If we print the variable we get information about the number of genes and cells.
pbmc.seurat
## An object of class Seurat
## 12673 features across 500 samples within 1 assay
## Active assay: RNA (12673 features, 0 variable features)
Seurat objects can be seen as a container of different features. At this step it contains our gene expression matrix, but in addition it can store metadata, processed data, information from different assays, for example, scATACSeq, scCITESeq or unspliced transcripts.
There are two options to explore the content of the object:
direct access to the data slots (Equivalent to: you go to your Kleiderschrank, open the cupboard, then the drawer inside, then the box, and get your socks out)
using accessor functions (Equivalent to: "Alexa! get my socks!"). Check out this page to have an overview of the different accessor functions for Seurat objects!
We can start exploring the seurat object using the $
to explore its metadata in combination with the tab
key. For example, during the creation of the seurat object the number of counts quality metric
is calculated and added to the metadata. We can explore this metric by accessing the metadata
as follows.
pbmc.seurat$nCount_RNA %>% head
## AAAGAGACGGACTT-1 AAAGATCTGGGCAA-1 AAAGCAGATATCGG-1 AAAGTTTGATCACG-1
## 1151 1347 4584 1268
## AAATCAACCCTATT-1 AAATGTTGTGGCAT-1
## 5676 2761
We can do the same with the @
operator to explore the different slots. For example,
we can extract the original count matrix that we used to create the seurat object as follows:
pbmc.seurat@assays$RNA@counts[1:5, 1:5]
## 5 x 5 sparse Matrix of class "dgCMatrix"
## AAAGAGACGGACTT-1 AAAGATCTGGGCAA-1 AAAGCAGATATCGG-1 AAAGTTTGATCACG-1
## AL627309.1 . . . .
## AP006222.2 . . . .
## LINC00115 . . . .
## NOC2L . . . .
## PLEKHN1 . . . .
## AAATCAACCCTATT-1
## AL627309.1 .
## AP006222.2 .
## LINC00115 .
## NOC2L .
## PLEKHN1 .
Next, we visualize gene counts to see its behavior. We take a look at the expression of the
house keeping gene ACTIN Beta and plot an histogram of count values. We will use the
the function FetchData
which is used to extract values from selected features in the Seurat
object and then plot it using an histogram.

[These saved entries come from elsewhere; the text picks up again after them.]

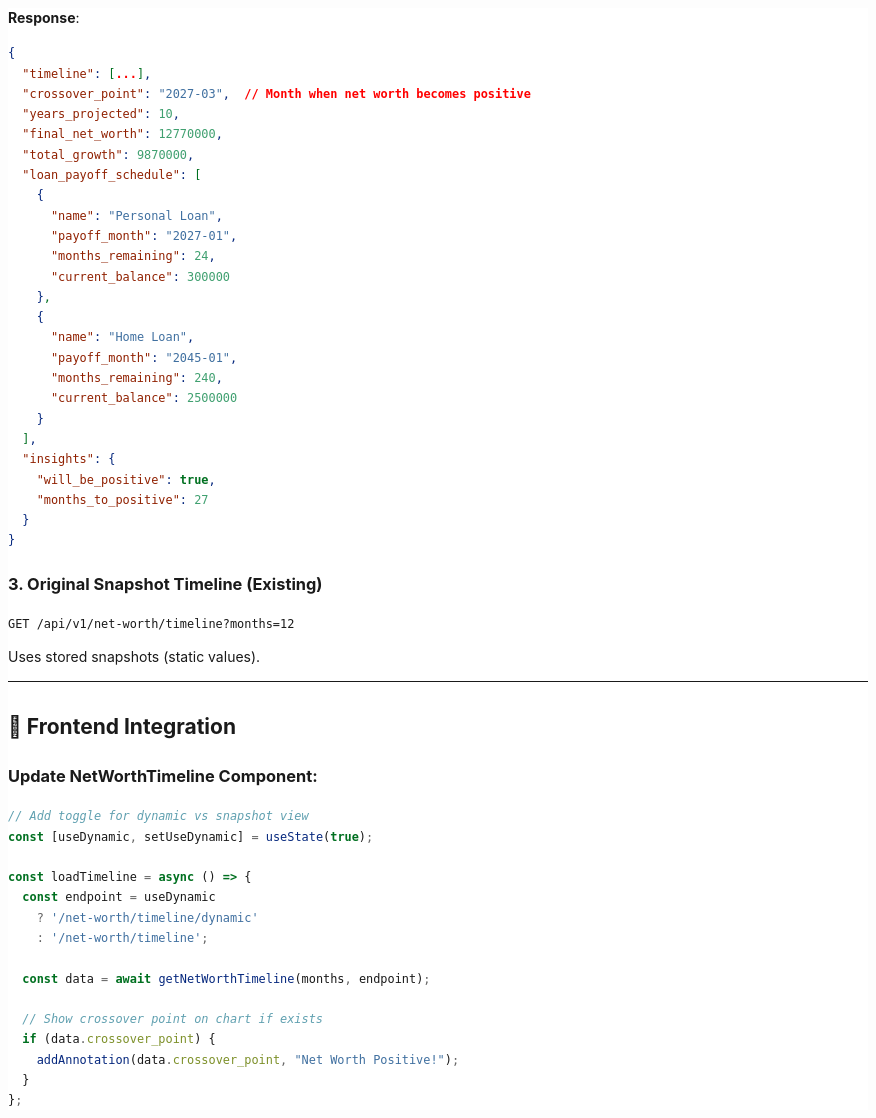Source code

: **Response**:
```json
{
  "timeline": [...],
  "crossover_point": "2027-03",  // Month when net worth becomes positive
  "years_projected": 10,
  "final_net_worth": 12770000,
  "total_growth": 9870000,
  "loan_payoff_schedule": [
    {
      "name": "Personal Loan",
      "payoff_month": "2027-01",
      "months_remaining": 24,
      "current_balance": 300000
    },
    {
      "name": "Home Loan",
      "payoff_month": "2045-01",
      "months_remaining": 240,
      "current_balance": 2500000
    }
  ],
  "insights": {
    "will_be_positive": true,
    "months_to_positive": 27
  }
}
```

### **3. Original Snapshot Timeline** (Existing)
```
GET /api/v1/net-worth/timeline?months=12
```

Uses stored snapshots (static values).

---

## 🎨 Frontend Integration

### **Update NetWorthTimeline Component**:

```jsx
// Add toggle for dynamic vs snapshot view
const [useDynamic, setUseDynamic] = useState(true);

const loadTimeline = async () => {
  const endpoint = useDynamic
    ? '/net-worth/timeline/dynamic'
    : '/net-worth/timeline';

  const data = await getNetWorthTimeline(months, endpoint);

  // Show crossover point on chart if exists
  if (data.crossover_point) {
    addAnnotation(data.crossover_point, "Net Worth Positive!");
  }
};
```
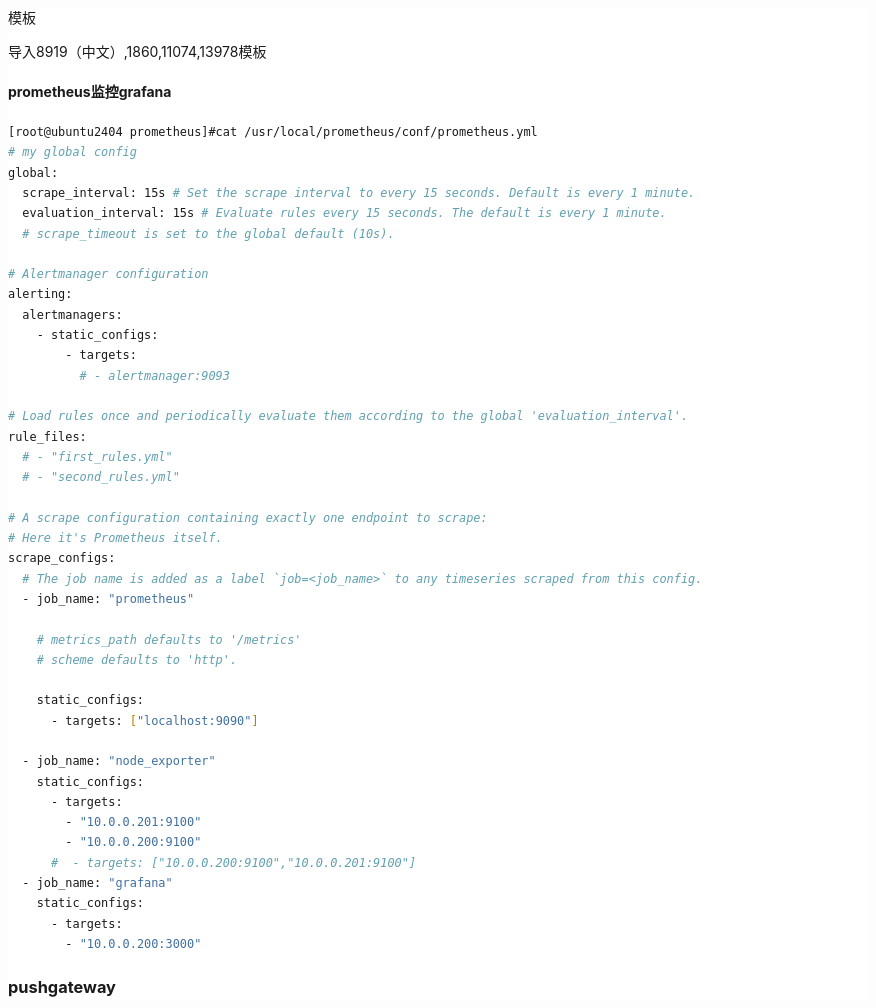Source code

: 模板

导入8919（中文）,1860,11074,13978模板

#### prometheus监控grafana

```bash
[root@ubuntu2404 prometheus]#cat /usr/local/prometheus/conf/prometheus.yml
# my global config
global:
  scrape_interval: 15s # Set the scrape interval to every 15 seconds. Default is every 1 minute.
  evaluation_interval: 15s # Evaluate rules every 15 seconds. The default is every 1 minute.
  # scrape_timeout is set to the global default (10s).

# Alertmanager configuration
alerting:
  alertmanagers:
    - static_configs:
        - targets:
          # - alertmanager:9093

# Load rules once and periodically evaluate them according to the global 'evaluation_interval'.
rule_files:
  # - "first_rules.yml"
  # - "second_rules.yml"

# A scrape configuration containing exactly one endpoint to scrape:
# Here it's Prometheus itself.
scrape_configs:
  # The job name is added as a label `job=<job_name>` to any timeseries scraped from this config.
  - job_name: "prometheus"

    # metrics_path defaults to '/metrics'
    # scheme defaults to 'http'.

    static_configs:
      - targets: ["localhost:9090"]

  - job_name: "node_exporter"
    static_configs:
      - targets: 
        - "10.0.0.201:9100"
        - "10.0.0.200:9100"
      #  - targets: ["10.0.0.200:9100","10.0.0.201:9100"]
  - job_name: "grafana"
    static_configs:
      - targets: 
        - "10.0.0.200:3000"
```





### pushgateway
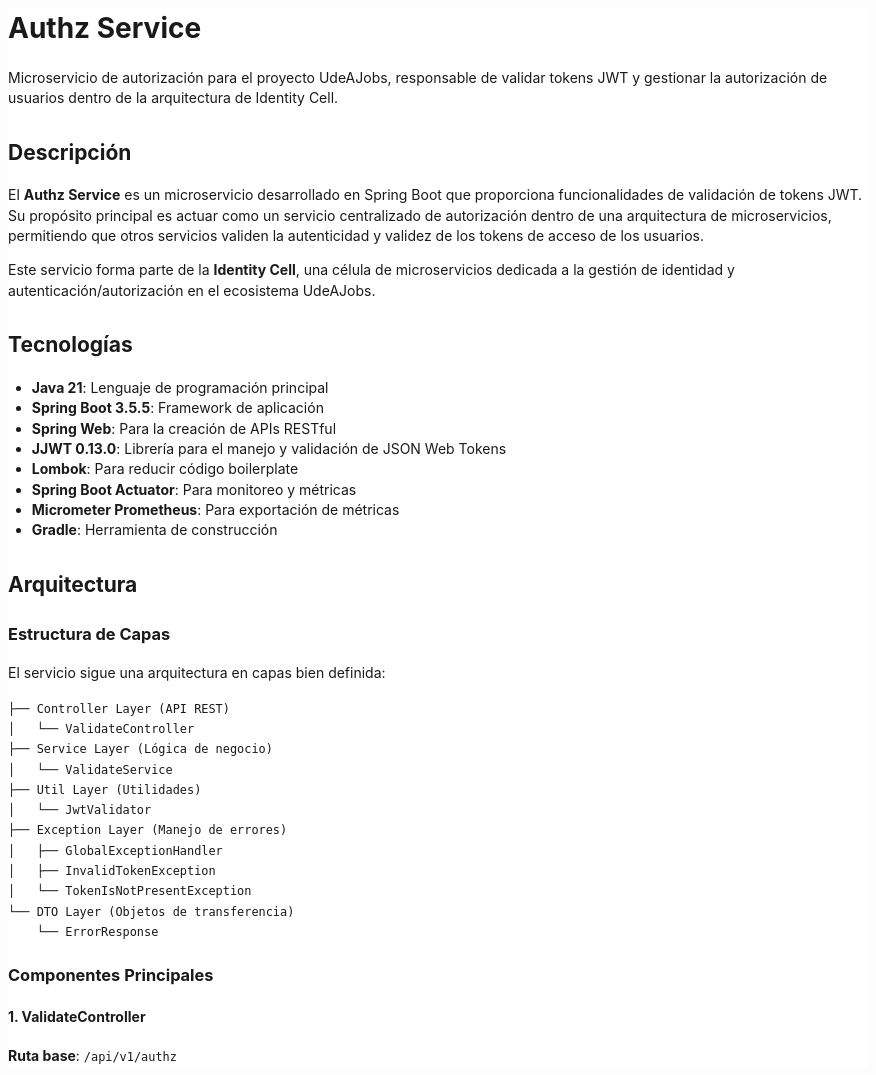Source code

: # Authz Service

Microservicio de autorización para el proyecto UdeAJobs, responsable de validar tokens JWT y gestionar la autorización de usuarios dentro de la arquitectura de Identity Cell.

## Descripción

El **Authz Service** es un microservicio desarrollado en Spring Boot que proporciona funcionalidades de validación de tokens JWT. Su propósito principal es actuar como un servicio centralizado de autorización dentro de una arquitectura de microservicios, permitiendo que otros servicios validen la autenticidad y validez de los tokens de acceso de los usuarios.

Este servicio forma parte de la **Identity Cell**, una célula de microservicios dedicada a la gestión de identidad y autenticación/autorización en el ecosistema UdeAJobs.

## Tecnologías

- **Java 21**: Lenguaje de programación principal
- **Spring Boot 3.5.5**: Framework de aplicación
- **Spring Web**: Para la creación de APIs RESTful
- **JJWT 0.13.0**: Librería para el manejo y validación de JSON Web Tokens
- **Lombok**: Para reducir código boilerplate
- **Spring Boot Actuator**: Para monitoreo y métricas
- **Micrometer Prometheus**: Para exportación de métricas
- **Gradle**: Herramienta de construcción

## Arquitectura

### Estructura de Capas

El servicio sigue una arquitectura en capas bien definida:

```
├── Controller Layer (API REST)
│   └── ValidateController
├── Service Layer (Lógica de negocio)
│   └── ValidateService
├── Util Layer (Utilidades)
│   └── JwtValidator
├── Exception Layer (Manejo de errores)
│   ├── GlobalExceptionHandler
│   ├── InvalidTokenException
│   └── TokenIsNotPresentException
└── DTO Layer (Objetos de transferencia)
    └── ErrorResponse
```

### Componentes Principales

#### 1. ValidateController
**Ruta base**: `/api/v1/authz`
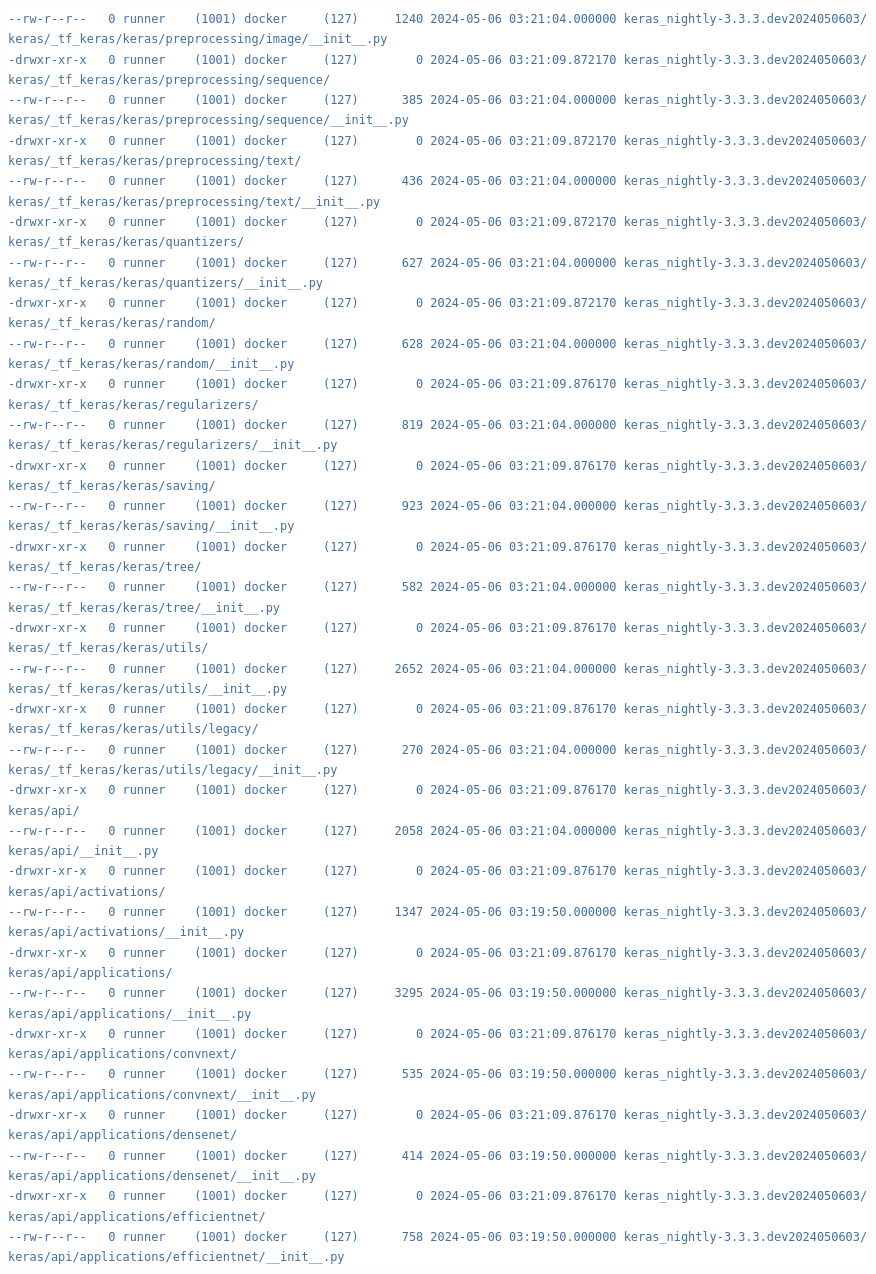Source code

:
 ```diff
--rw-r--r--   0 runner    (1001) docker     (127)     1240 2024-05-06 03:21:04.000000 keras_nightly-3.3.3.dev2024050603/keras/_tf_keras/keras/preprocessing/image/__init__.py
-drwxr-xr-x   0 runner    (1001) docker     (127)        0 2024-05-06 03:21:09.872170 keras_nightly-3.3.3.dev2024050603/keras/_tf_keras/keras/preprocessing/sequence/
--rw-r--r--   0 runner    (1001) docker     (127)      385 2024-05-06 03:21:04.000000 keras_nightly-3.3.3.dev2024050603/keras/_tf_keras/keras/preprocessing/sequence/__init__.py
-drwxr-xr-x   0 runner    (1001) docker     (127)        0 2024-05-06 03:21:09.872170 keras_nightly-3.3.3.dev2024050603/keras/_tf_keras/keras/preprocessing/text/
--rw-r--r--   0 runner    (1001) docker     (127)      436 2024-05-06 03:21:04.000000 keras_nightly-3.3.3.dev2024050603/keras/_tf_keras/keras/preprocessing/text/__init__.py
-drwxr-xr-x   0 runner    (1001) docker     (127)        0 2024-05-06 03:21:09.872170 keras_nightly-3.3.3.dev2024050603/keras/_tf_keras/keras/quantizers/
--rw-r--r--   0 runner    (1001) docker     (127)      627 2024-05-06 03:21:04.000000 keras_nightly-3.3.3.dev2024050603/keras/_tf_keras/keras/quantizers/__init__.py
-drwxr-xr-x   0 runner    (1001) docker     (127)        0 2024-05-06 03:21:09.872170 keras_nightly-3.3.3.dev2024050603/keras/_tf_keras/keras/random/
--rw-r--r--   0 runner    (1001) docker     (127)      628 2024-05-06 03:21:04.000000 keras_nightly-3.3.3.dev2024050603/keras/_tf_keras/keras/random/__init__.py
-drwxr-xr-x   0 runner    (1001) docker     (127)        0 2024-05-06 03:21:09.876170 keras_nightly-3.3.3.dev2024050603/keras/_tf_keras/keras/regularizers/
--rw-r--r--   0 runner    (1001) docker     (127)      819 2024-05-06 03:21:04.000000 keras_nightly-3.3.3.dev2024050603/keras/_tf_keras/keras/regularizers/__init__.py
-drwxr-xr-x   0 runner    (1001) docker     (127)        0 2024-05-06 03:21:09.876170 keras_nightly-3.3.3.dev2024050603/keras/_tf_keras/keras/saving/
--rw-r--r--   0 runner    (1001) docker     (127)      923 2024-05-06 03:21:04.000000 keras_nightly-3.3.3.dev2024050603/keras/_tf_keras/keras/saving/__init__.py
-drwxr-xr-x   0 runner    (1001) docker     (127)        0 2024-05-06 03:21:09.876170 keras_nightly-3.3.3.dev2024050603/keras/_tf_keras/keras/tree/
--rw-r--r--   0 runner    (1001) docker     (127)      582 2024-05-06 03:21:04.000000 keras_nightly-3.3.3.dev2024050603/keras/_tf_keras/keras/tree/__init__.py
-drwxr-xr-x   0 runner    (1001) docker     (127)        0 2024-05-06 03:21:09.876170 keras_nightly-3.3.3.dev2024050603/keras/_tf_keras/keras/utils/
--rw-r--r--   0 runner    (1001) docker     (127)     2652 2024-05-06 03:21:04.000000 keras_nightly-3.3.3.dev2024050603/keras/_tf_keras/keras/utils/__init__.py
-drwxr-xr-x   0 runner    (1001) docker     (127)        0 2024-05-06 03:21:09.876170 keras_nightly-3.3.3.dev2024050603/keras/_tf_keras/keras/utils/legacy/
--rw-r--r--   0 runner    (1001) docker     (127)      270 2024-05-06 03:21:04.000000 keras_nightly-3.3.3.dev2024050603/keras/_tf_keras/keras/utils/legacy/__init__.py
-drwxr-xr-x   0 runner    (1001) docker     (127)        0 2024-05-06 03:21:09.876170 keras_nightly-3.3.3.dev2024050603/keras/api/
--rw-r--r--   0 runner    (1001) docker     (127)     2058 2024-05-06 03:21:04.000000 keras_nightly-3.3.3.dev2024050603/keras/api/__init__.py
-drwxr-xr-x   0 runner    (1001) docker     (127)        0 2024-05-06 03:21:09.876170 keras_nightly-3.3.3.dev2024050603/keras/api/activations/
--rw-r--r--   0 runner    (1001) docker     (127)     1347 2024-05-06 03:19:50.000000 keras_nightly-3.3.3.dev2024050603/keras/api/activations/__init__.py
-drwxr-xr-x   0 runner    (1001) docker     (127)        0 2024-05-06 03:21:09.876170 keras_nightly-3.3.3.dev2024050603/keras/api/applications/
--rw-r--r--   0 runner    (1001) docker     (127)     3295 2024-05-06 03:19:50.000000 keras_nightly-3.3.3.dev2024050603/keras/api/applications/__init__.py
-drwxr-xr-x   0 runner    (1001) docker     (127)        0 2024-05-06 03:21:09.876170 keras_nightly-3.3.3.dev2024050603/keras/api/applications/convnext/
--rw-r--r--   0 runner    (1001) docker     (127)      535 2024-05-06 03:19:50.000000 keras_nightly-3.3.3.dev2024050603/keras/api/applications/convnext/__init__.py
-drwxr-xr-x   0 runner    (1001) docker     (127)        0 2024-05-06 03:21:09.876170 keras_nightly-3.3.3.dev2024050603/keras/api/applications/densenet/
--rw-r--r--   0 runner    (1001) docker     (127)      414 2024-05-06 03:19:50.000000 keras_nightly-3.3.3.dev2024050603/keras/api/applications/densenet/__init__.py
-drwxr-xr-x   0 runner    (1001) docker     (127)        0 2024-05-06 03:21:09.876170 keras_nightly-3.3.3.dev2024050603/keras/api/applications/efficientnet/
--rw-r--r--   0 runner    (1001) docker     (127)      758 2024-05-06 03:19:50.000000 keras_nightly-3.3.3.dev2024050603/keras/api/applications/efficientnet/__init__.py
```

actin <- FetchData(pbmc.seurat, vars = 'ACTB')
hist(actin$ACTB)
pbmc.seurat@meta.data %>% head
Create a Seurat objectThe file in the following URL:
https://raw.githubusercontent.com/caramirezal/caramirezal.github.io/master/bookdown-minimal/data/pbmc_10X_250_cells.tsv
contains 250 cells downsampled from the 10x PBMC data and stored in tsv format
Load the count matrix in tsv format
Create a Seurat object using the count matrix
How many features and cells are present in the count matrix?